_Work instructions_: In the listing below, look for "requirements" and copy every line that has it.

_Provided entries_:
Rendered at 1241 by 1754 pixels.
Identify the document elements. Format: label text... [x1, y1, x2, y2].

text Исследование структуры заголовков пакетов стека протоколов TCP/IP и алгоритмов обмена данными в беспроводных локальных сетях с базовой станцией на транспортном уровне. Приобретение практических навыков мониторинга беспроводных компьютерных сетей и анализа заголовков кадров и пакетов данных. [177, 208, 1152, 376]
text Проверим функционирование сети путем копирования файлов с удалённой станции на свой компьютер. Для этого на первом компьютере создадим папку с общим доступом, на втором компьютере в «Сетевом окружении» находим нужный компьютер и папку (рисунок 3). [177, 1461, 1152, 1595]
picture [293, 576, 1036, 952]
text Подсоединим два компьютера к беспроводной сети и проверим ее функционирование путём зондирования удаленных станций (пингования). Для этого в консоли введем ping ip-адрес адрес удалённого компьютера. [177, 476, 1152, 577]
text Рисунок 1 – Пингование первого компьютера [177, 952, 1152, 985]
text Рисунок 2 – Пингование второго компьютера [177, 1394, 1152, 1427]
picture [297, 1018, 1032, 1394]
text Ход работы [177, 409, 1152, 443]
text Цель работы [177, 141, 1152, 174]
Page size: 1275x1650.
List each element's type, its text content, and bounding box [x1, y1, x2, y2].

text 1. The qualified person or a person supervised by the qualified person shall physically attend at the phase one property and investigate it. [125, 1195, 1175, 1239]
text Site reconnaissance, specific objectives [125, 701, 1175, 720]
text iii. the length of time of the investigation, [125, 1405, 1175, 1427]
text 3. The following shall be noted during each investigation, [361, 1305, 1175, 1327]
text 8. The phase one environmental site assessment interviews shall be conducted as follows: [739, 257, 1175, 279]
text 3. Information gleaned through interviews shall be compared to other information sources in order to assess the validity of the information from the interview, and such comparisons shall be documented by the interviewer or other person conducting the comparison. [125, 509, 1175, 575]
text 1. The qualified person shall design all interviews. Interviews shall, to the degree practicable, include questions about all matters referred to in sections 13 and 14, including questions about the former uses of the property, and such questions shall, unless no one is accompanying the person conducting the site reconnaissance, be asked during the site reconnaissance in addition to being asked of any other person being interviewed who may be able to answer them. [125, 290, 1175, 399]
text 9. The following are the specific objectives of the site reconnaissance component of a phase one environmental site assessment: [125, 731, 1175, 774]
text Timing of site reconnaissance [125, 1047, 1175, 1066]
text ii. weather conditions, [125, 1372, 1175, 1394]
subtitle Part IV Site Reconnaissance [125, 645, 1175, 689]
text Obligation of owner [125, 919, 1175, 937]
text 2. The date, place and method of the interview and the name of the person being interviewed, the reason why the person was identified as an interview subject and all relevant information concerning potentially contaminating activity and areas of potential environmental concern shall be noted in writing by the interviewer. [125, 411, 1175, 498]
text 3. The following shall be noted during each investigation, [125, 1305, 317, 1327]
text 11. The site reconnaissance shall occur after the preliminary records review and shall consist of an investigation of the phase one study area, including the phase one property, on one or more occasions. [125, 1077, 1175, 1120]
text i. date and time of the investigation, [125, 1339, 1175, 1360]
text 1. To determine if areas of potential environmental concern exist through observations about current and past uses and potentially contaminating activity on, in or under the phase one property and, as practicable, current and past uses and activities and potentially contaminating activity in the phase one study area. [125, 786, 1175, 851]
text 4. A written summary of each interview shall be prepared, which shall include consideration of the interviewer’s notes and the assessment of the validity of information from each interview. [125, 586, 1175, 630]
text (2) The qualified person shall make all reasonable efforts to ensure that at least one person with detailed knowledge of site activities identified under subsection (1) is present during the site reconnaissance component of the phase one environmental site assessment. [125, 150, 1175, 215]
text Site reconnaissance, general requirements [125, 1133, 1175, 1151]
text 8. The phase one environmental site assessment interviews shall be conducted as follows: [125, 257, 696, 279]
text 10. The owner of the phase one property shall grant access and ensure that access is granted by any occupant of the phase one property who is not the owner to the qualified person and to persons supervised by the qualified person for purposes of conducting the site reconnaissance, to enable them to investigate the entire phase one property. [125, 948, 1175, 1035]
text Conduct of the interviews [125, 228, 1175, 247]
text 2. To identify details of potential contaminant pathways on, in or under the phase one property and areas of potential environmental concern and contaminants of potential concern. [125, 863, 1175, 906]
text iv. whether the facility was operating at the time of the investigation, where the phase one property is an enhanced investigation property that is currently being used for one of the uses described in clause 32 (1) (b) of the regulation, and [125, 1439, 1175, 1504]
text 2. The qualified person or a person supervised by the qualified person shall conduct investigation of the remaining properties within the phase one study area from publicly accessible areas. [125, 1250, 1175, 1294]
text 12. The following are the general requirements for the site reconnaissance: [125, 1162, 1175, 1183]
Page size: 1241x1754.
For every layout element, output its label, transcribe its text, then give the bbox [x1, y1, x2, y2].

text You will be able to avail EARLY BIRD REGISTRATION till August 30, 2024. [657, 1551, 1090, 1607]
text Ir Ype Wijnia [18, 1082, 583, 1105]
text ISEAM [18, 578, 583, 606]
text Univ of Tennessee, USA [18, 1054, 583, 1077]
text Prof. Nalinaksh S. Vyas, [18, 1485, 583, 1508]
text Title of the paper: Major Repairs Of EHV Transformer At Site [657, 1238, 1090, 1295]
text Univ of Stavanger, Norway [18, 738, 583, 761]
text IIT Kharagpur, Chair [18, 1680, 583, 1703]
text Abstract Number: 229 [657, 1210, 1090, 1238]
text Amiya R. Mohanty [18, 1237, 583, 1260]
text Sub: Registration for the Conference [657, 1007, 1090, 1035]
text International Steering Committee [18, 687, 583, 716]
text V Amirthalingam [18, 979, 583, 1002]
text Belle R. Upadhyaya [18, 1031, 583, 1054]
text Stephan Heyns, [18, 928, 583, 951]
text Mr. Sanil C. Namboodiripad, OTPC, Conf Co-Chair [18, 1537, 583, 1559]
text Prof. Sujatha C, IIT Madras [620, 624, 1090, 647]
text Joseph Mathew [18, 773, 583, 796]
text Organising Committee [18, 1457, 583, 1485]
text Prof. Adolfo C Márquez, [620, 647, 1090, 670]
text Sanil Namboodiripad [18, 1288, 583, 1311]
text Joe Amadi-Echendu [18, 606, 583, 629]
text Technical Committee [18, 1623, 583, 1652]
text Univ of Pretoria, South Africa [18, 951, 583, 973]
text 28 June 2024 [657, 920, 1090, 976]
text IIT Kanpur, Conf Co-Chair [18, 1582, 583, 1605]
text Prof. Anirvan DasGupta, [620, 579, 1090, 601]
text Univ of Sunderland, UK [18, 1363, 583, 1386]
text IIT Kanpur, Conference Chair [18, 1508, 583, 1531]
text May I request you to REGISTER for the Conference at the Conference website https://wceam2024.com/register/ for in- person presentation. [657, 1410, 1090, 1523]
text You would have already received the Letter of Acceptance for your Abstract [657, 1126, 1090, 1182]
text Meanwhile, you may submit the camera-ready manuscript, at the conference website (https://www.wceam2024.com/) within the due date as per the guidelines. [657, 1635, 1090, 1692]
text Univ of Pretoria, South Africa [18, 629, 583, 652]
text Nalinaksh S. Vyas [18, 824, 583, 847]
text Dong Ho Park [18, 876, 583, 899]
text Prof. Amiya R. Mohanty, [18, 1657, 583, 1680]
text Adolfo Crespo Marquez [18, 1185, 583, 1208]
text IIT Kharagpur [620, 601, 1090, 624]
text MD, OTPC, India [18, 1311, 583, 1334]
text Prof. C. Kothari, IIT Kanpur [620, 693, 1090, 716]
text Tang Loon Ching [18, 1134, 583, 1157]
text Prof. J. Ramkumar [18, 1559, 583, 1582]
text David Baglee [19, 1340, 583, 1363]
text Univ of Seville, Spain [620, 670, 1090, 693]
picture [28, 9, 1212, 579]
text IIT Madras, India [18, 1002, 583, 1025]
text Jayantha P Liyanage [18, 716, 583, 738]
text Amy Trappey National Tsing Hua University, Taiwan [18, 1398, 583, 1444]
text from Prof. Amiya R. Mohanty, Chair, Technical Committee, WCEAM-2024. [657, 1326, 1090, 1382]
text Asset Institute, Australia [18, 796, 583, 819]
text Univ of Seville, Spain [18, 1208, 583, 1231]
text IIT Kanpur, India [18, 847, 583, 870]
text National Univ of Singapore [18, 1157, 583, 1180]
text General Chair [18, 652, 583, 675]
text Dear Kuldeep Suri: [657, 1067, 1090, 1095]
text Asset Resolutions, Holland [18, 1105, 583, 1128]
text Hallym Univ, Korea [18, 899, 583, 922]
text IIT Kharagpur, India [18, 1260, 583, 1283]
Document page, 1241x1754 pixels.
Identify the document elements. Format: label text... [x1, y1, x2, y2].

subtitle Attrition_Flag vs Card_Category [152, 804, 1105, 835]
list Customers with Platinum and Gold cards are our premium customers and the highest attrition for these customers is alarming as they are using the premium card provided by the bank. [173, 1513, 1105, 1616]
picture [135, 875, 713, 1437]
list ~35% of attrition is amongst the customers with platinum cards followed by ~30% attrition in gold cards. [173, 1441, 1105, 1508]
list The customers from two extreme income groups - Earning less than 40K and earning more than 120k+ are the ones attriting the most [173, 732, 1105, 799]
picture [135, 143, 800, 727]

_Response_:
text Site reconnaissance, general requirements [125, 1133, 1175, 1151]
text 12. The following are the general requirements for the site reconnaissance: [125, 1162, 1175, 1183]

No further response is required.